Manual vs. Male football rivalry will become a virtual reality experience
CEEK VR will partner with the Great American Rivalry Series to create virtual reality experiences for ten high school football games across the country, including the Manual vs. Male rivalry in October.
LOUISVILLE, Ky. (WDRB) -- CEEK VR will partner with the Great American Rivalry Series to create virtual reality experiences for ten high school football games across the country, including the duPont Manual vs. Male rivalry in October.
The local rivalry dates back to 1893, and to celebrate the 125th game this fall, a Manual alumnus helped make the virtual reality project a reality.
Rick Ford, a graduate of duPont Manual, is the founder of the Great American Rivalry Series. The group covers more than 100 high school rivalries across the country every year. Ford and Mary Spio, the founder of CEEK VR, connected to create this virtual reality project.
Spio spoke with a couple hundred Manual students Wednesday about the company and how imagination is critical for the future of the technology industry.
“When you think of television, television and sports go together," Spio said. "And since VR is the next level of engagement, it’s a natural for sports, for people to be able to feel the energy.”
She said VR is already being used for concerts, games and training videos, but there are more ways to imagine using the technology. Spio said creating virtual reality experiences from sporting events will turn “local events into global fanfare,” allowing anyone in the world to get a feel for the game, fans, tailgating and energy.
“What we’re looking to do with VR is give people a chance to feel all that,” Spio said.
Ford said the Manual vs. Male rivalry is more than just sports. It’s a community bond, and he’s excited to capture and relive the game and also share that with the world.
“So when you put that helmet on, you literally immerse yourself in the entire experience,” he said.
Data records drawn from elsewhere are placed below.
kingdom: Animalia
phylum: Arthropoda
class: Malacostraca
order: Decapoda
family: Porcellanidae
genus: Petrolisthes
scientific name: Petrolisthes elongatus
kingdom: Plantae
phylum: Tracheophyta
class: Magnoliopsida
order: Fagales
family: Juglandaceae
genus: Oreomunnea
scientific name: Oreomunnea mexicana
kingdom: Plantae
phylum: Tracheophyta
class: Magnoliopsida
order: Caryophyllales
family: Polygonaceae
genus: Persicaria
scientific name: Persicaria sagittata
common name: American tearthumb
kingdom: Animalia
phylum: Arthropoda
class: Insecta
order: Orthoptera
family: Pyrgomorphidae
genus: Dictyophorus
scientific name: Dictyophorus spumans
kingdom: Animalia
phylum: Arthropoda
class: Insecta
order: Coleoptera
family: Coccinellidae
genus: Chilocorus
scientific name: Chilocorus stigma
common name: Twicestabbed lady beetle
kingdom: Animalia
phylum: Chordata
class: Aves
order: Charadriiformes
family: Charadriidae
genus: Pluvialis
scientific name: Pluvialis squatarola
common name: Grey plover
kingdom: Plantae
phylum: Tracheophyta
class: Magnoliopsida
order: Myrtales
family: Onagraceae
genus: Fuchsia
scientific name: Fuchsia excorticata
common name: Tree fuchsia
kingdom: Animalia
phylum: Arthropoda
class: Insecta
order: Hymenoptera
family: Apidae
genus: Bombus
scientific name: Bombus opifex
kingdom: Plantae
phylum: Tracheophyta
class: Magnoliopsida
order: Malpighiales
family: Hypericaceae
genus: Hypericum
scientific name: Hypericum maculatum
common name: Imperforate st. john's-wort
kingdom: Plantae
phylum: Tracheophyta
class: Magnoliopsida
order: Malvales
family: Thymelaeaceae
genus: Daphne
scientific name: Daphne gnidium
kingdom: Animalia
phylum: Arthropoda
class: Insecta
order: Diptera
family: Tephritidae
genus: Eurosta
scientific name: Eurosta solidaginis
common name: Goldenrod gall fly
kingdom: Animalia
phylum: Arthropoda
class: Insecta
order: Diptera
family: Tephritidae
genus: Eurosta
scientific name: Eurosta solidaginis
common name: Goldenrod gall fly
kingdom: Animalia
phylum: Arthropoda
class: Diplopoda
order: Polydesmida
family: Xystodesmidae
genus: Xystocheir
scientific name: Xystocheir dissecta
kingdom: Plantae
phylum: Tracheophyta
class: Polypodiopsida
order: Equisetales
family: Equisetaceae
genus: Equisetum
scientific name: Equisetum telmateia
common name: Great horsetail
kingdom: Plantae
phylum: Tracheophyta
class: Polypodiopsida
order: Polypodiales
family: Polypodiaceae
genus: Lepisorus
During that game in October, there will be eight different cameras capturing video from every angle. Then a team of editors will stitch it all together to create a feed available on the app. Spio believes it should take about a week to create the virtual reality, 360-degree video. Then it will be ready for people to relive using the CEEK VR headset.
Spio gave every student at Wednesday’s event a CEEK VR headset.
Manual’s assistant principal Greg Kuhn joked the virtual reality aspect gives them extra incentive to win this game. But beyond the game, Kuhn said he’s inspired watching his students learn about the limitless possibilities for them.
“It’s a real joy, because these are really hard-working kids, very ambitious,” he said.
Spio aid she’s excited to sponsor this project, but she’s also hoping to encourage students to pursue STEM related careers.
“The next generation of consumer electronics and innovation are going to come out of the halls of Manual,” she said.